I love using PowerBI for analysis! Recently PowerBI added support for AutoML (Supervised Automated machine Learning) and I wanted to demonstrate the new ML capabilities with an end to end example. In this article, I use AutoML to create and apply a regression model. Regression is a machine learning technique used for understanding the relationship between input and output variables (input is what is known in your data and output is generally the effect of input data and is sometimes unknown). Regression technique gives us more insight into data by making it easier to see relation between dependent and independent variables. These are the five steps I followed in this article to create the Regression model:
Refer this tutorial for a detailed walk through of each of these steps, and this tutorial for ones specific to regression models.
Creating a dataflow with the input data
I created a dataflow using the House Sales prediction dataset from Kaggle. It is also available, at the following link: house sales prediction for purposes of this article. It contains sale prices, number of bedrooms, square footage, number of floors, latitude, longitude etc. of houses in King County (which includes Seattle) sold between May 2014 and May 2015. The Price attribute indicating the price of the house is the numeric field used as label for the Regression model. The dataset was split into two entities HousePrices2014 and HousePrices2015 based on the year attribute.
Note that though most of the attribute data types in this dataset are numeric, these may be interpreted as strings by Power Query. So, most of these fields, including the label, were converted to numeric.
Training a machine learning model
I chose the HousePrices2014 as the entity to apply ML models. Power BI analyzed the Price field and suggested Regression as the type of machine learning model that can be created to predict that field. It took around an impressive 7 minutes to train 12 algorithms on 14 thousand data points.
Model validation report
After the training refresh completed, I checked out the training report. Key Influencers shows that Latitude, Sqft_living, Grade are the top predictors for the model.
To verify this, I plotted a ft_living (square footage of the home) and price. The plot does indeed show a relationship indicating that that higher square feet living indicates higher prices. As shown in the sqft_living breakdown above, 2.7k to 2.9k sqfeet houses has the highest share of range 1 priced houses (72k to 1M).
Likewise, a scatterplot between grade (overall grade given to the housing unit, based on King County grading system) and price shows houses with higher grades does have higher prices.
The model is 88% performant, which is a pretty great value for this dataset. As you can see in the chart below, most of the test samples lie in the diagonal showing the low error in prediction.
The Training Details page shows the performance of the 25 different models, how features were extracted from the inputs, and the hyperparameters for the final model used.
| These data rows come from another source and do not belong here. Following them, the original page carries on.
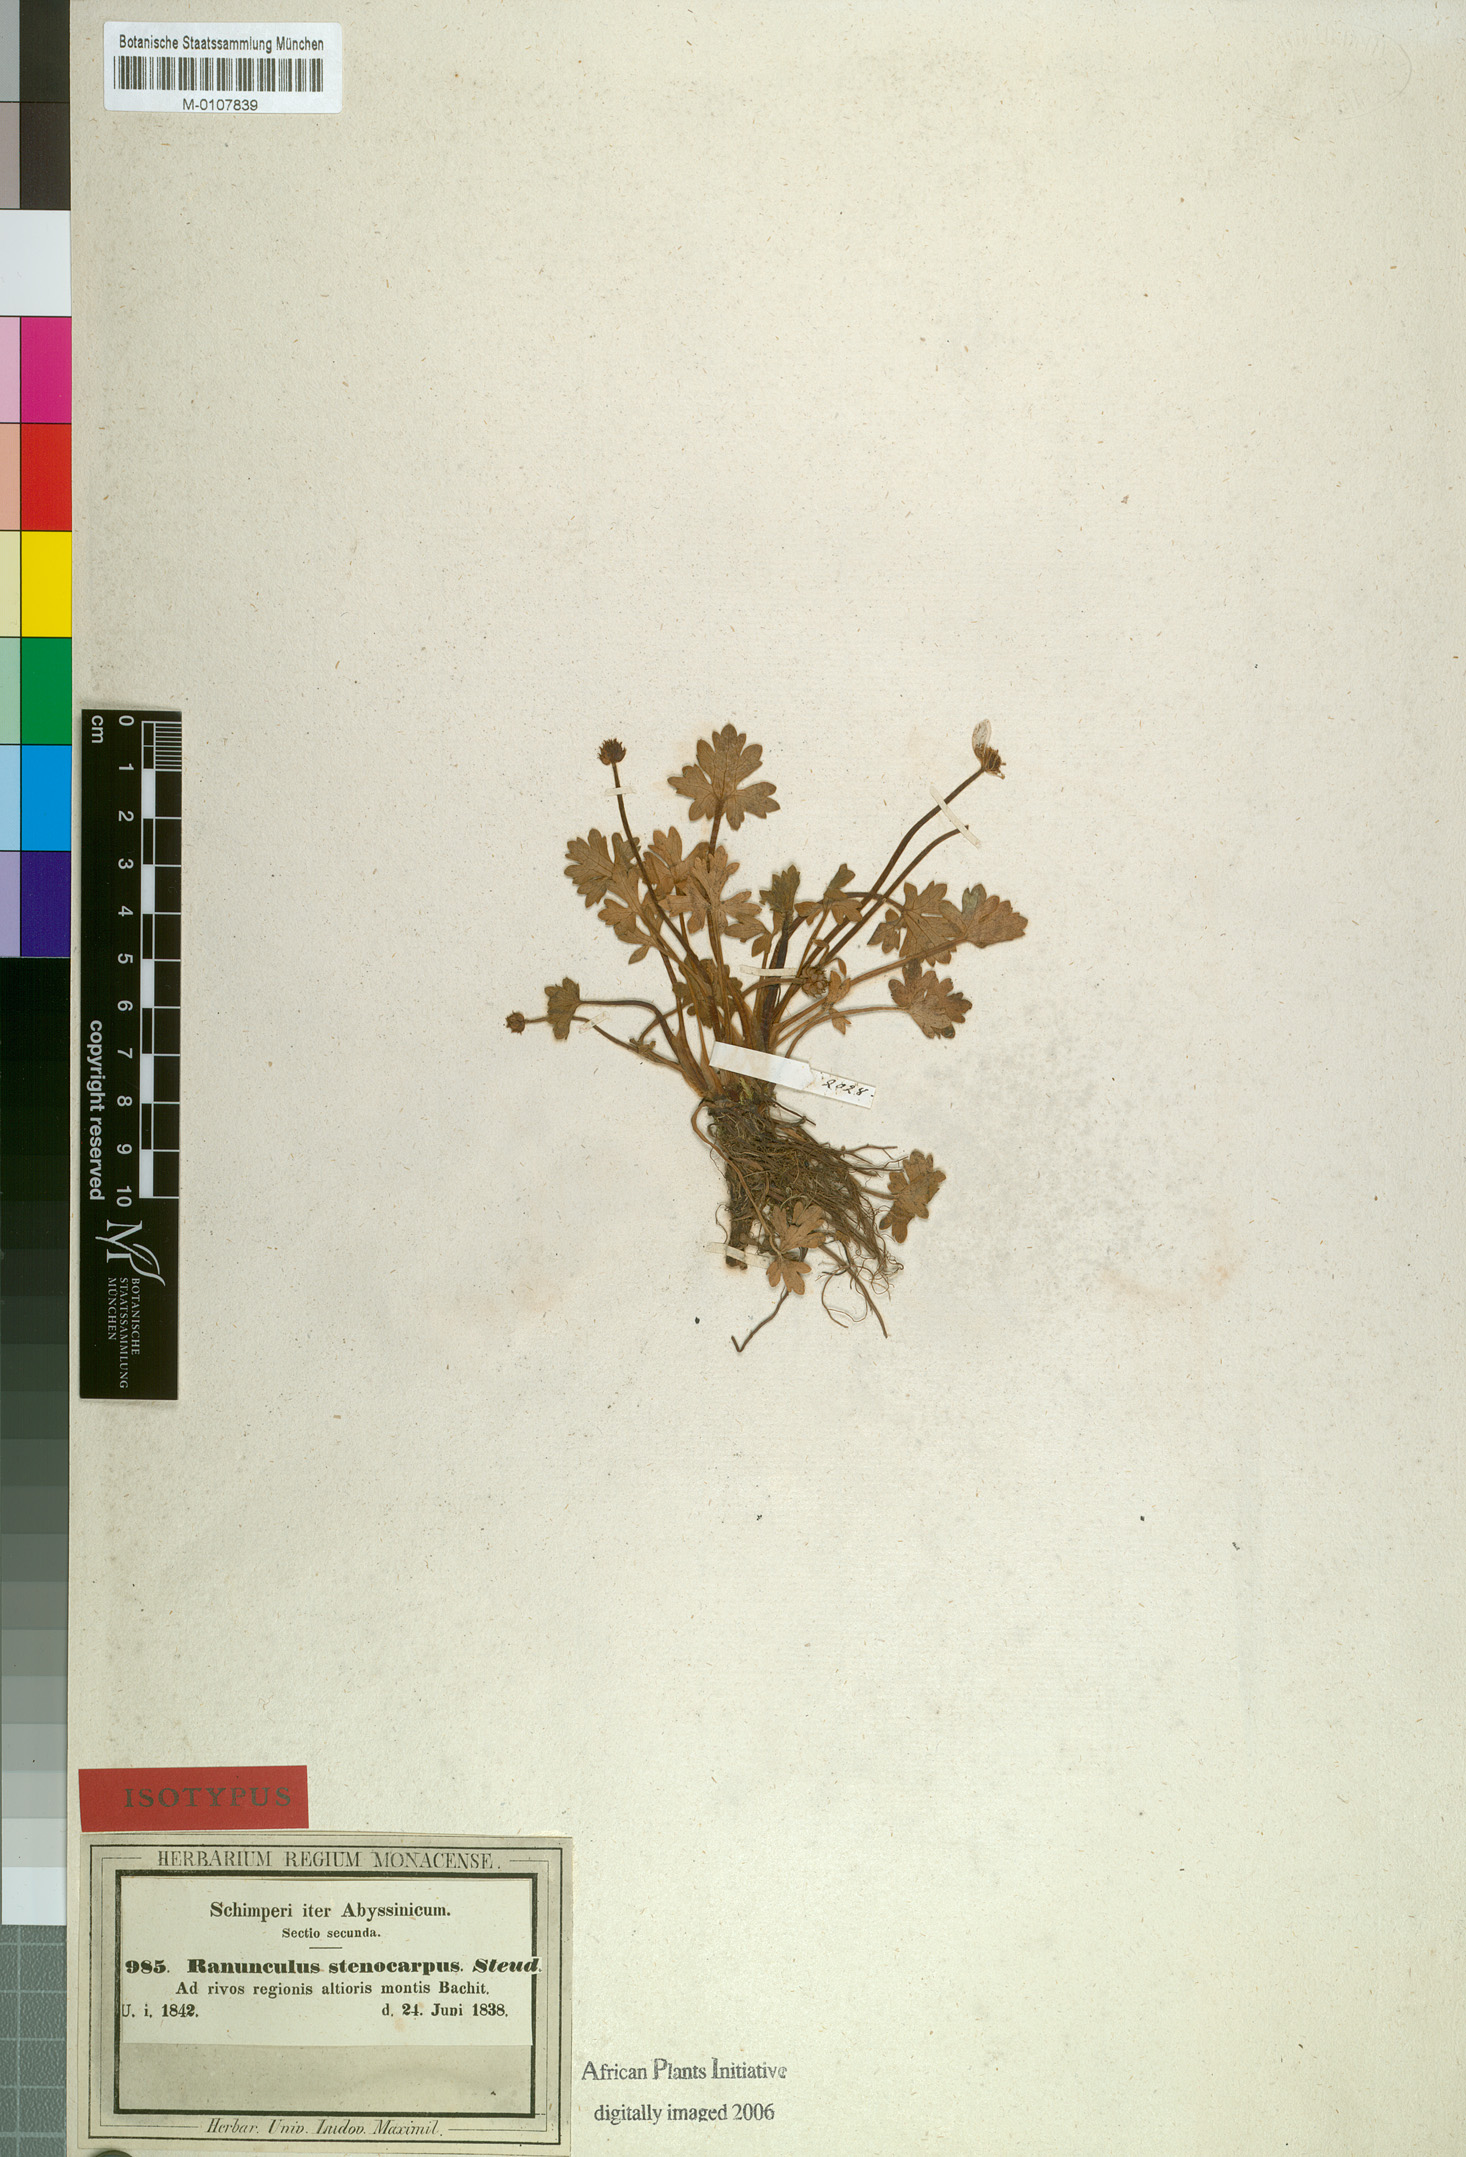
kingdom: Plantae
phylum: Tracheophyta
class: Magnoliopsida
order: Ranunculales
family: Ranunculaceae
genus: Ranunculus
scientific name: Ranunculus tembensis
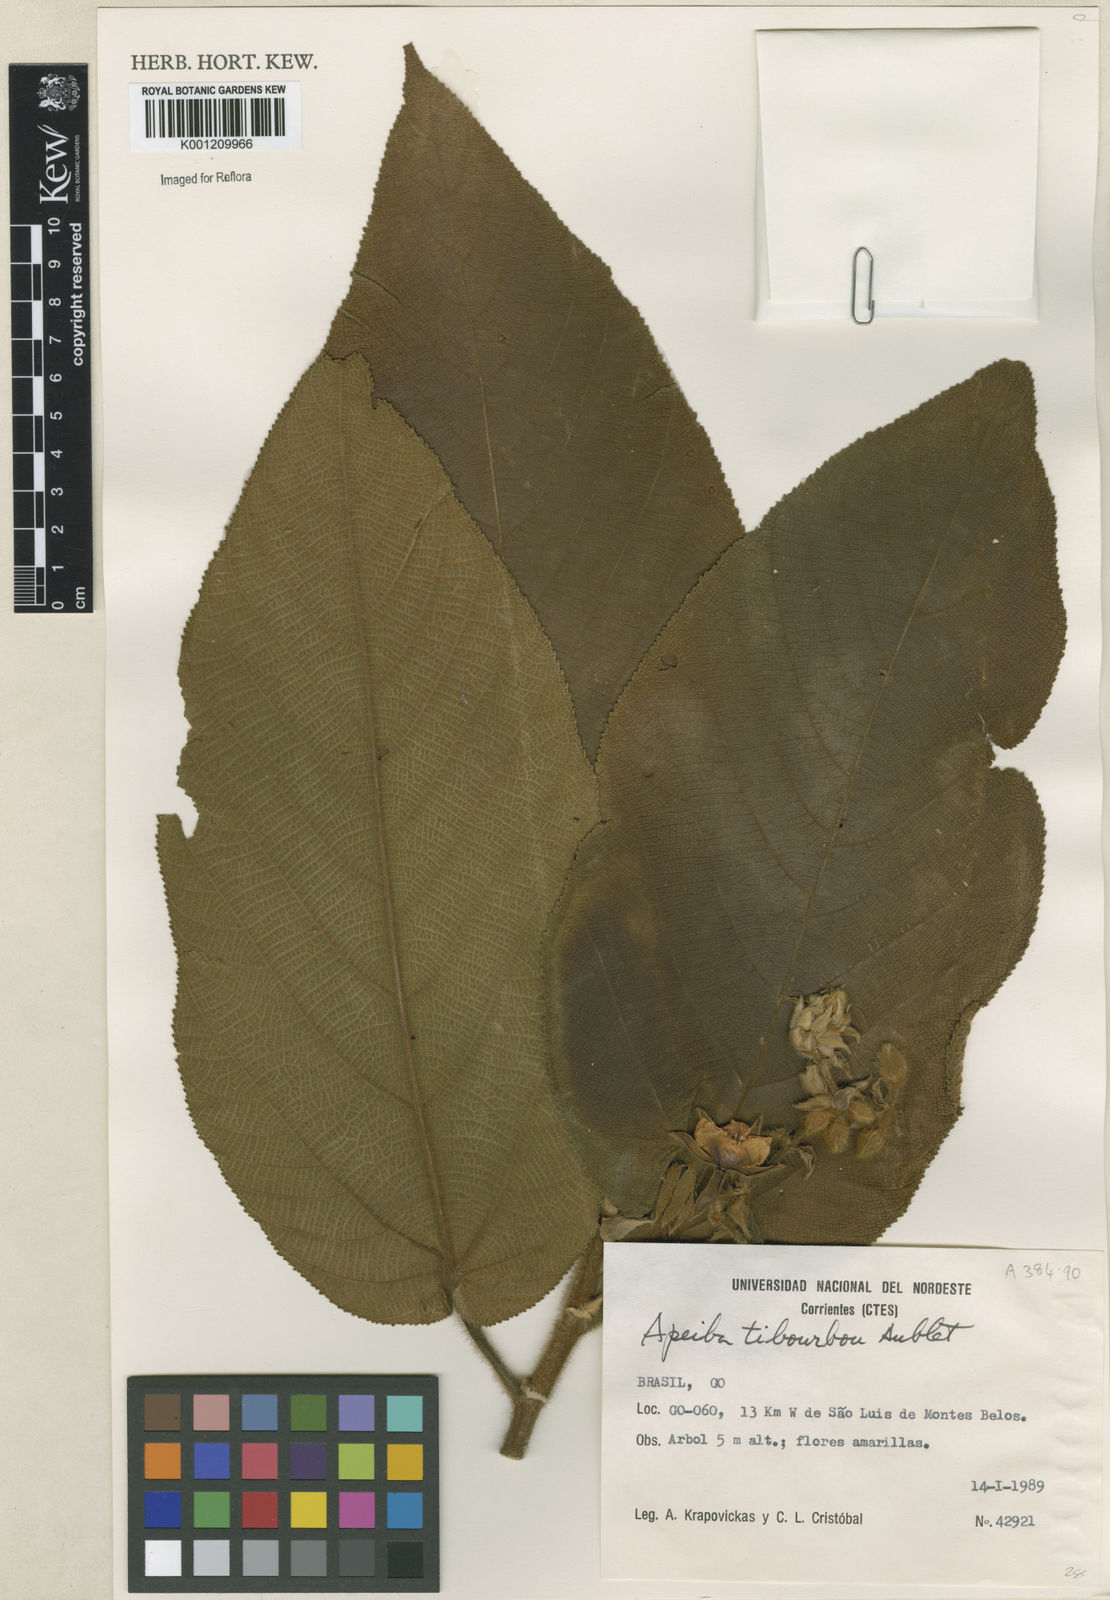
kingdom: Plantae
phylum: Tracheophyta
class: Magnoliopsida
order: Malvales
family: Malvaceae
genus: Apeiba
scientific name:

AutoML chose an ensemble, Pre fitted Soft Voting Regressor as the best model for this dataset.
Applying the model
As I was satisfied with the training results, I proceeded to apply the model to the HousePrices2015 entity. A HousePrices2015 enriched RegressionModel was created, which includes the predicted output from the model. Overall, it took only around 2 minutes to score nearly 7 thousand rows!
Applying a Regression model added two columns with the Regression outcome, and the top record-specific influencers for each prediction. The HousePrices2015 enriched Regression entity with explanation, predicted prices is shown below along with the actual prices in PowerBI Desktop. The local explanations contains break down of how much each feature moved the specific instance away from the average price of houses. For categorical features, it shows how much price would have changed for different values of the categories. In the highlighted example, you can see that the house price was predicted to be $554174. The explanation says that, "condition", caused the price to increase by 44k from the average price of houses, and that the "latitude" caused the price to fall down by 26k.
I established a connection to the dataflow from PBI Desktop, to incorporate these predictions from the model in PBI reports so that I can visualize these results. I plotted a heat map of predicted prices using latitude, longitude. Prices were represented by a red (100% gradient stop) through green (50% gradient stop), to yellow(0% gradient stop) gradient.
We can see that, for example, Downtown Seattle and Downtown Bellevue have red regions as expected, owing to high prices.
I tried a scikit-learn Random Forest on this same dataset. It took 1 min using 3-fold cross validation, searching across 30 different combinations, using all available cores to give an R2 score of 0.85.
Summary
Even though AutoML took longer, I am impressed to have gotten a better R2 score of 0.88 by trying not just Random Forest but 25 different models, in addition to getting instance-level explanations. Moreover, AutoML automatically does preprocessing like dropping features like ID with no useful information and generating additional features for datetime like month, year etc. On the other hand, in scikit-learn one must encode string or date-time like features or drop it.
Overall, I’m very excited about AutoML, because I did not have to learn the intricacies of the ML models nor worry about the implementation and still get the same results. I have done these in Python and R and it took me considerably longer to code up and setup the hyperparameters, whereas in AutoML I am just hitting a bunch of buttons and voila I am done! Given how much easier it is to get started with lesser effort, I encourage business analysts and even data scientists/analysts to try out AutoML!